Holmen’ler, Salih’ler, Kadlec’ler..
Geçtiğimiz hafta Holmen bu hafta da Kadlec çok önemli maçlarda forma giymek zorunda kaldı. Daha da önemlisi kurtarıcı olarak Roma’nın ısrar ettiği Salih oyuna girdi. Bu oyunculardan verim alınamadı ama olması gereken de bu değil miydi? Bu oyuncular hazırlanmadı, rotasyonda kullanılmadı. Sezon boyunca görmezden geldiğiniz oyunculardan bugün verim alınamıyorsa bu yine kurgusal hatadan kaynaklanmıştır.

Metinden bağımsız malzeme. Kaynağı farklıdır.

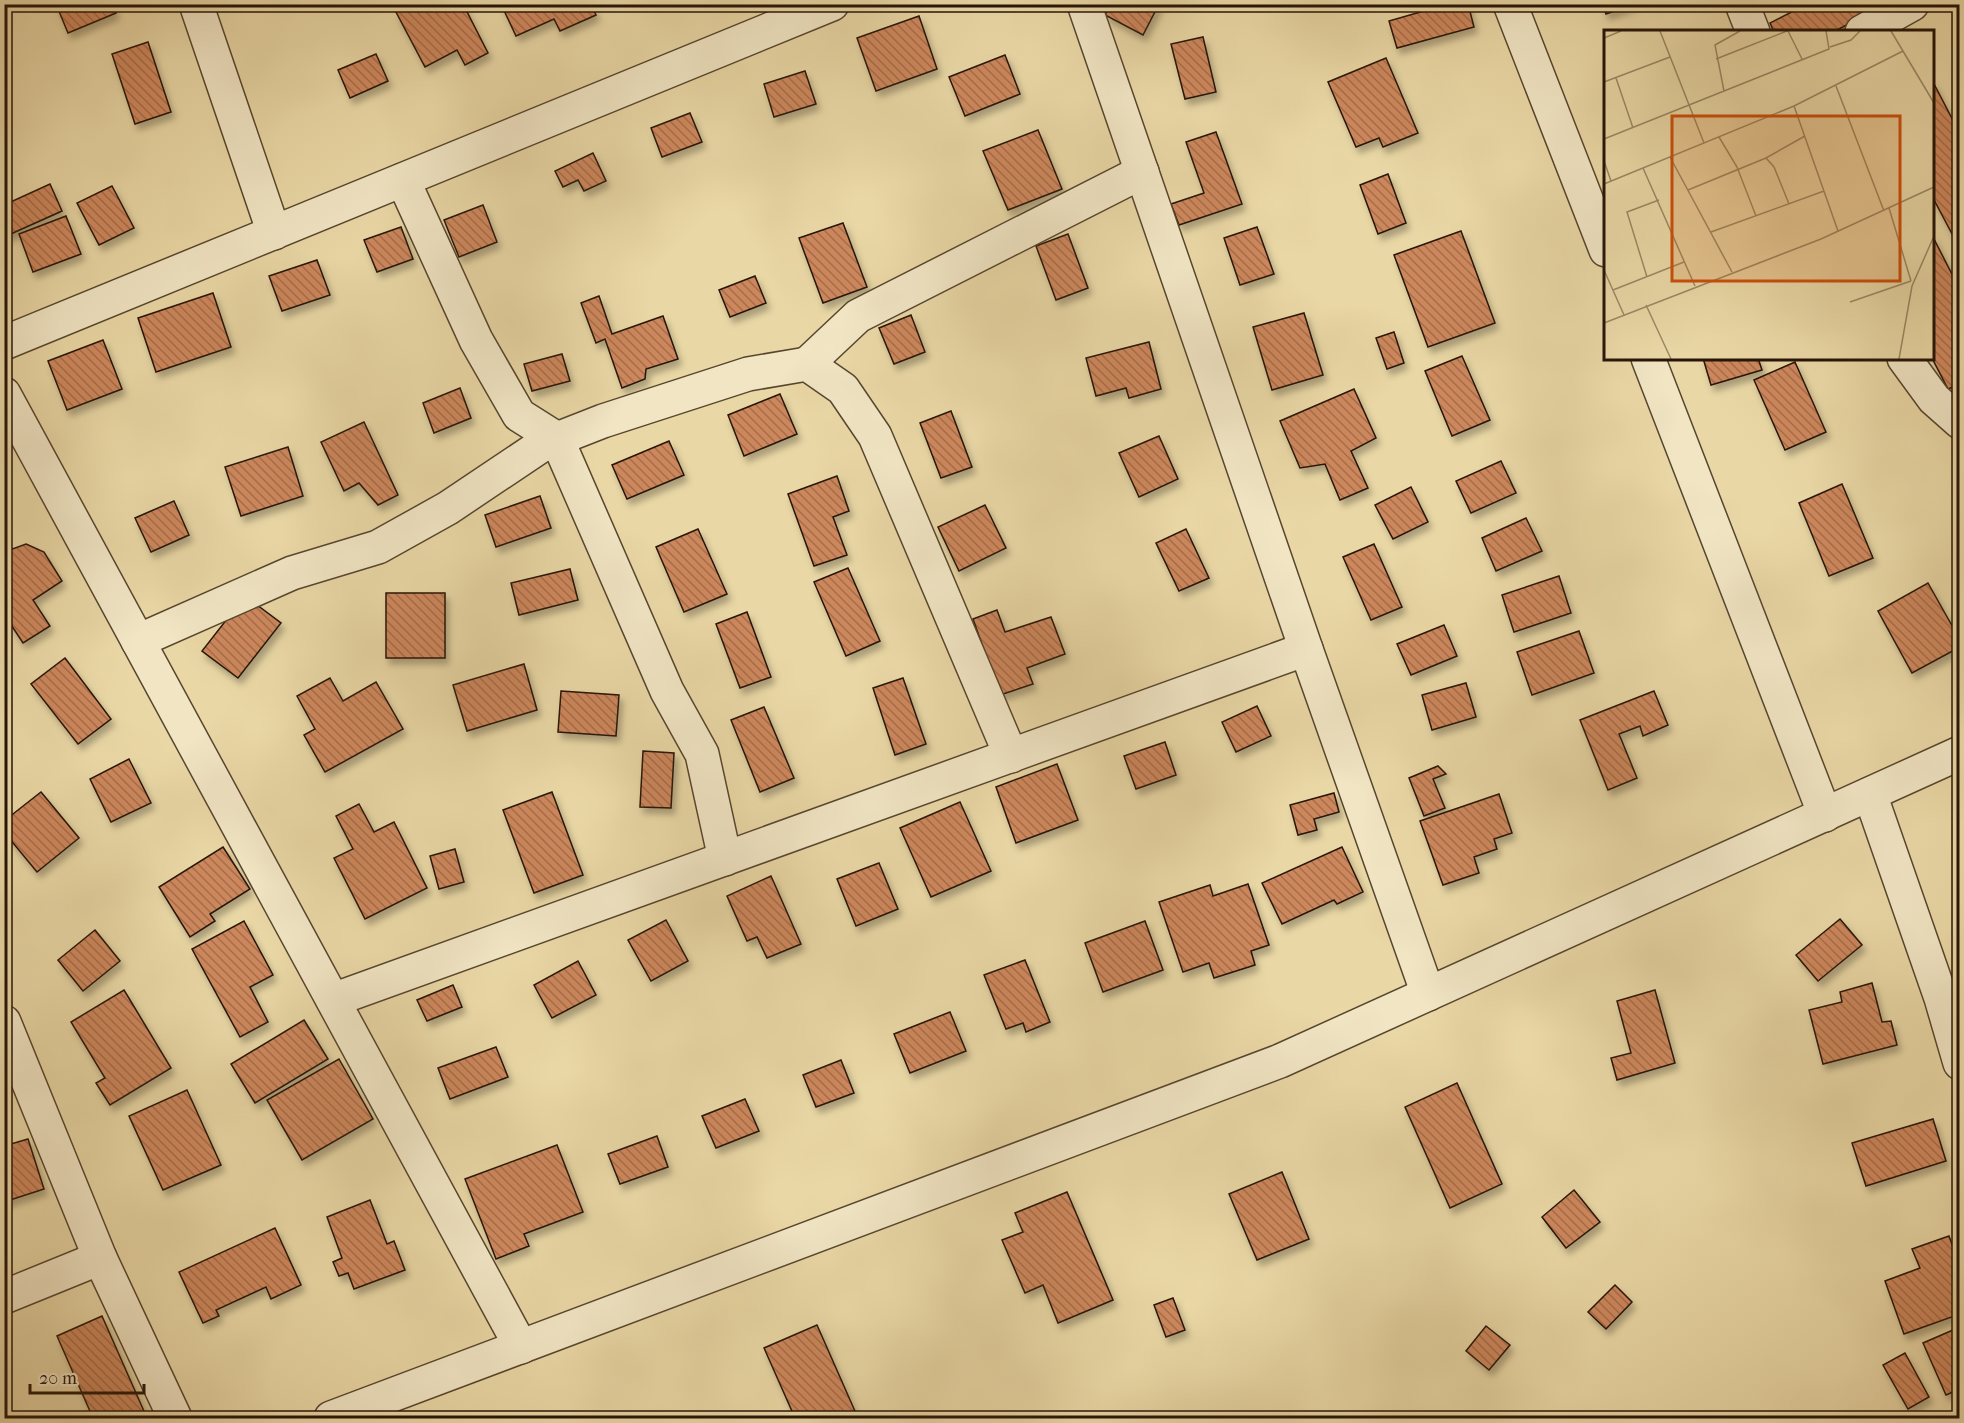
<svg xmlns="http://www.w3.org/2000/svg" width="1964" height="1423" font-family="'IM FELL French Canon',serif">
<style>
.building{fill:url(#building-back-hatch);stroke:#261508;stroke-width:1.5;filter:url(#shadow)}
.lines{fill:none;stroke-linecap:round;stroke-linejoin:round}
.minor-casing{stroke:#57462f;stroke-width:36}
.minor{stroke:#f1e5c4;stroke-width:33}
.inset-road{fill:none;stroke:#9b8966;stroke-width:1.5}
.view{fill:#cb4f0b;fill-opacity:0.15;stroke:#cb4f0b;stroke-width:3}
.inset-edge{fill:none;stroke:#261508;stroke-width:3}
</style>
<defs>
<pattern id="building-back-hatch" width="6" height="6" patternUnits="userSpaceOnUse" patternTransform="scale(1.5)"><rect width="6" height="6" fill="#cd875c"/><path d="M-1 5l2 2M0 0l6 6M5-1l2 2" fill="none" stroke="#a66d4a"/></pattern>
<filter id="shadow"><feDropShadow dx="3.5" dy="6" stdDeviation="3" flood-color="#0004"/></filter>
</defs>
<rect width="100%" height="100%" fill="#e9d7a5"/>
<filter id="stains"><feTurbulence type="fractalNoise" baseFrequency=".00333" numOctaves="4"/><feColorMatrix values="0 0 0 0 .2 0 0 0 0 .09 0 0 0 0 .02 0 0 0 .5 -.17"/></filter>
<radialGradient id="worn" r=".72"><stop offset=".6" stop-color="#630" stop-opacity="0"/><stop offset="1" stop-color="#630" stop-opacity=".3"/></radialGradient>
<g class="building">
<polygon points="56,4 112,4 116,13 68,33"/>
<polygon points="411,4 463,4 488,53 465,65 457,50 425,67 396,12"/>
<polygon points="501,4 591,4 596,15 560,31 554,19 516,36"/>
<polygon points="1111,4 1159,4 1143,35 1105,15"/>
<polygon points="1448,4 1468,4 1474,27 1397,48 1389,21"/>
<polygon points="1603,4 1634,4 1606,14"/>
<polygon points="1807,4 1881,4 1882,7 1833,32 1774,32 1770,23"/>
<polygon points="919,16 937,69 876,91 857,38"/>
<polygon points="1203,37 1216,92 1185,99 1171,44"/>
<polygon points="148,42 171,112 135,124 112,54"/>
<polygon points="376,54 388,81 350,98 338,70"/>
<polygon points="1005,55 1020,94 965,116 949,77"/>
<polygon points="1386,58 1418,133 1383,147 1379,138 1356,147 1328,82"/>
<polygon points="805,71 816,104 774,117 764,84"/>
<polygon points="1932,80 1960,134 1960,249 1932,196"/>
<polygon points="690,113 702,142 662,157 651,128"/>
<polygon points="1038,130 1062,189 1008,210 983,151"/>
<polygon points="1216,132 1242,204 1179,225 1171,204 1204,193 1186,142"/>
<polygon points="593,153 606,181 584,191 578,180 563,187 555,171"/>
<polygon points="1388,174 1406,223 1378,234 1360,185"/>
<polygon points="50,184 62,211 4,237 4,205"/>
<polygon points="112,186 134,228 99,245 77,203"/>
<polygon points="483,205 497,242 459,257 444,220"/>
<polygon points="66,216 81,254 33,272 19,234"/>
<polygon points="843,223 867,287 823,303 799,238"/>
<polygon points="401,227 413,259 377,272 364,240"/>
<polygon points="1257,227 1274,274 1240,285 1224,238"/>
<polygon points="1461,231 1495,323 1428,347 1394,255"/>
<polygon points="1068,234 1088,288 1056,300 1036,246"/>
<polygon points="1932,235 1960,290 1960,384 1948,389 1932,358"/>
<polygon points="317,260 330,295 282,311 269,276"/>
<polygon points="755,276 766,303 730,317 719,290"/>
<polygon points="213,293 231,347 156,372 138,318"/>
<polygon points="599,296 612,334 663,316 678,359 646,369 645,379 622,388 605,339 596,343 581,303"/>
<polygon points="1304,313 1323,375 1272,390 1253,327"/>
<polygon points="911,315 925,352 894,364 879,328"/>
<polygon points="1394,332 1404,363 1387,369 1376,338"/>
<polygon points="103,340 122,389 67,410 48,361"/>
<polygon points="1149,342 1161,389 1129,398 1126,388 1096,396 1086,358"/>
<polygon points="562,354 570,381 532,391 524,364"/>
<polygon points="1462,356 1490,420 1452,436 1425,371"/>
<polygon points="1703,358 1758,358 1762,370 1711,385"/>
<polygon points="1795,362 1826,432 1785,450 1754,380"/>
<polygon points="460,388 471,418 434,433 423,403"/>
<polygon points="1354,389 1376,438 1351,451 1368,488 1340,500 1325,464 1300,468 1280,421"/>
<polygon points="780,394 797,434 744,456 728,415"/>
<polygon points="951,411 972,467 941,478 920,423"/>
<polygon points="364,422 398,495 378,505 359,483 344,491 321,442"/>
<polygon points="1159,436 1178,479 1139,497 1119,453"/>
<polygon points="669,441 684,475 627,499 612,465"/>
<polygon points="288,447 303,496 241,516 225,467"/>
<polygon points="1501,461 1516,493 1471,513 1456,481"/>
<polygon points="837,476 849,511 833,517 847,555 814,566 788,494"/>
<polygon points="1842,484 1873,558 1829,576 1799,503"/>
<polygon points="1411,487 1428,522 1393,539 1375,505"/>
<polygon points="540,496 551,528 496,547 485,515"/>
<polygon points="174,501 189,535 151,552 135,518"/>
<polygon points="985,505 1006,548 959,571 938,527"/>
<polygon points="1526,518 1542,551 1496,571 1482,538"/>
<polygon points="698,529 727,594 684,612 656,547"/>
<polygon points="1186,529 1209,578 1179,591 1156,543"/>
<polygon points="26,544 44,552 62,581 33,600 50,626 23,643 4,614 4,552"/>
<polygon points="1374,544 1402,607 1371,620 1343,557"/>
<polygon points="848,568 880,641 846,656 814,582"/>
<polygon points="570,569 578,600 519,615 511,583"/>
<polygon points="1559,576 1571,613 1514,632 1502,595"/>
<polygon points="1928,583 1960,640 1960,647 1912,673 1878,611"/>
<rect x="386" y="593" width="59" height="65"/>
<polygon points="245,596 281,623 238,678 202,651"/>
<polygon points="997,610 1005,632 1051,617 1065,654 1027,668 1033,684 1000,695 973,619"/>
<polygon points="747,612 771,677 740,688 716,624"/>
<polygon points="1444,625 1457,656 1411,675 1397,644"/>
<polygon points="1579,631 1594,673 1532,695 1517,652"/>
<polygon points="65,658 111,719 78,744 31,684"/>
<polygon points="524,664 537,710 467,731 453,685"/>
<polygon points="330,678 343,701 376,682 403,729 325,772 304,735 315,729 297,696"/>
<polygon points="903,678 926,744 895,755 873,688"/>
<polygon points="1466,683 1476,717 1432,730 1422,695"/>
<polygon points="561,691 619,695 616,736 558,732"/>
<polygon points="1654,691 1668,725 1643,736 1640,726 1619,734 1637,778 1608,790 1580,720"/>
<polygon points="1257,706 1271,736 1236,752 1222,722"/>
<polygon points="764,707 794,778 760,792 731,720"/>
<polygon points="1165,742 1176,775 1136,789 1124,756"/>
<polygon points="643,751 674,753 671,808 640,807"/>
<polygon points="129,759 151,803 111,822 90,779"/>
<polygon points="1057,764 1078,820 1016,843 996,787"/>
<polygon points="1438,766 1446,774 1433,779 1445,808 1424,816 1409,778"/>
<polygon points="41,792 79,838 37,872 4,832 4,821"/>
<polygon points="552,792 583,875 534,893 503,810"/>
<polygon points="1334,793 1339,812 1314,819 1317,830 1298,835 1290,805"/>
<polygon points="1499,794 1512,833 1494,839 1497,849 1474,857 1479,873 1443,885 1420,821"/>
<polygon points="960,802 991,871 931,897 900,828"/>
<polygon points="359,804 374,832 394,822 427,888 365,919 334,858 353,849 336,816"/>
<polygon points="223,847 250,889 210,914 215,921 190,937 159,887"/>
<polygon points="1342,847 1363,892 1337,904 1334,900 1282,924 1262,883"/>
<polygon points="455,849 464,882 439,889 430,856"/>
<polygon points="879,863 898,909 856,926 837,879"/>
<polygon points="771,876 801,944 767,958 757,937 747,941 727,896"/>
<polygon points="1248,884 1269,945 1251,951 1255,965 1214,978 1209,963 1183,972 1159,902 1210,885 1213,896"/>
<polygon points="1840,919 1862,945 1818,981 1796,955"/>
<polygon points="666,920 688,961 651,981 628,940"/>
<polygon points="244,921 273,975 250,987 268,1022 240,1037 192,949"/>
<polygon points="1145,921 1163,970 1103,992 1085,943"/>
<polygon points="95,930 120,961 83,991 58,960"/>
<polygon points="1025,960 1050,1022 1026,1032 1023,1023 1006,1029 984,975"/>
<polygon points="578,961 596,995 552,1018 534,985"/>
<polygon points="1872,983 1882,1022 1891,1021 1897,1045 1823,1064 1809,1010 1842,1002 1840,992"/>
<polygon points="453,985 462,1007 427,1021 417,1000"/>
<polygon points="124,990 171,1068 110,1105 96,1083 105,1078 71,1022"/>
<polygon points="1655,990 1675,1063 1617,1080 1611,1058 1631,1053 1617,1001"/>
<polygon points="950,1012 966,1051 910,1073 894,1034"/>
<polygon points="304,1020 328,1059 255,1103 231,1064"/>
<polygon points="496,1047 508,1077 450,1099 438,1068"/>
<polygon points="339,1059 373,1119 302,1160 267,1100"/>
<polygon points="841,1060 854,1093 816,1107 803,1075"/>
<polygon points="1457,1083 1502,1184 1450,1208 1405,1107"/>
<polygon points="187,1090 221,1165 163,1190 129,1116"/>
<polygon points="745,1099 759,1131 716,1148 702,1116"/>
<polygon points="1933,1119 1946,1161 1866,1186 1852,1143"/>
<polygon points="657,1136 668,1167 620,1184 608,1154"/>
<polygon points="28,1139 44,1189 4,1202 4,1146"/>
<polygon points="557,1145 583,1212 524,1234 529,1246 496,1259 465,1179"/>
<polygon points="1282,1172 1309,1239 1257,1260 1229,1194"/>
<polygon points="1574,1190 1600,1222 1566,1248 1542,1217"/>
<polygon points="1067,1192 1113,1300 1058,1323 1043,1285 1025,1293 1002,1240 1023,1232 1015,1213"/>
<polygon points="370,1200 387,1244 394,1241 405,1270 354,1289 348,1273 339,1276 333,1262 342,1258 327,1217"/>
<polygon points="275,1228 301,1285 271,1299 266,1287 216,1310 219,1316 203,1323 179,1272"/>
<polygon points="1949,1236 1954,1250 1960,1247 1960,1314 1904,1334 1885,1281 1920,1268 1912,1249"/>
<polygon points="1615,1285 1632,1302 1606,1329 1588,1312"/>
<polygon points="1173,1298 1185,1330 1166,1337 1154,1305"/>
<polygon points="102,1316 147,1418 93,1418 57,1336"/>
<polygon points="817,1325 858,1418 795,1418 764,1348"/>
<polygon points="1486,1326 1510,1345 1489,1370 1466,1351"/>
<polygon points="1960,1327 1960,1389 1946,1395 1923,1343"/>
<polygon points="1905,1353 1929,1397 1908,1409 1883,1365"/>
</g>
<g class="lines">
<defs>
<g id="minor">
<polyline points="196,4 274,233"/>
<polyline points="1084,4 1306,649 1428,994"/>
<polyline points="1510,4 1606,250"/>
<polyline points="1742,4 1753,32"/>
<polyline points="1862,32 1912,4"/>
<polyline points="403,180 476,340 519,415 557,439 667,691 702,754 725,859"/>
<polyline points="4,343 832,4"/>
<polyline points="1648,358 1825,815"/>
<polyline points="1904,358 1934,399 1960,422"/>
<polyline points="807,364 858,316 1142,172"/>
<polyline points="4,394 521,1347"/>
<polyline points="138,641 292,573 378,547 448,508 539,447 557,439 603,421 748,374 807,364 843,389 875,436 1011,756"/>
<polyline points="1870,794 1941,998 1960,1063"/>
<polyline points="333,1000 1306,649"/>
<polyline points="4,1022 100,1258 175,1418"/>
<polyline points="4,1297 100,1258"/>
<polyline points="331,1418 1280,1061 1960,753"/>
</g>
</defs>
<use href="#minor" class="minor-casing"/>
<use href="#minor" class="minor"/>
</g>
<g transform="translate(1604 30)">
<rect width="330" height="330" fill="#e9d7a5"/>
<path class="inset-road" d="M56,1L100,113M184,1L198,29M287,1L330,73M0,8L17,1M226,17L247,10L256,1M112,29L183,1M12,48L29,98M0,52L66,27M232,56L280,181M120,61L111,15L136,1M190,76L234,201M115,107L133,137L152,186M0,109L225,19L222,1M66,127L128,242M162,128L201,106M0,131L7,151M39,138L91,256M0,154L190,76L299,21M84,160L162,128L170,137L185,174M285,178L307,251M107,202L220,161M0,240L20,285M43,247L23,182L55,170M9,260L80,232M246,272L307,251M42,275L67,329M0,293L217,209L330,157M295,329L308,256L330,206"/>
<path class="view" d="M68,86H296V251H68Z"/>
<rect width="330" height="330" class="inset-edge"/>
</g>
<rect width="1964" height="1423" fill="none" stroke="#e9d7a5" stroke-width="24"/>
<rect x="6" y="6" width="1952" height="1411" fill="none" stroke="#261508" stroke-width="3"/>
<rect x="12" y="12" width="1940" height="1399" fill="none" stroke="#261508" stroke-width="1.5"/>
<path d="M30 1384v9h114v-9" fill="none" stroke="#261508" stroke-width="3"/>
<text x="39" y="1384" font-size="18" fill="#261508" stroke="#f1e5c4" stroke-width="4.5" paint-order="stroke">20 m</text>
<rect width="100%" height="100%" filter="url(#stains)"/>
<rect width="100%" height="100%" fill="url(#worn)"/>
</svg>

Toplarsak eğer Fenerbahçe sezon başında saha içerisindeki üç bölgesine sadece "1" yedek alarak olası sakatlanmalar ve kart cezaları durumunda yaşayacağı sıkıntıları yaratmış, devre arasında da Webo'nun sakatlığına rağmen hamle yapmayarak son dönemde yaşanan puan kayıplarının önüne geçmiştir.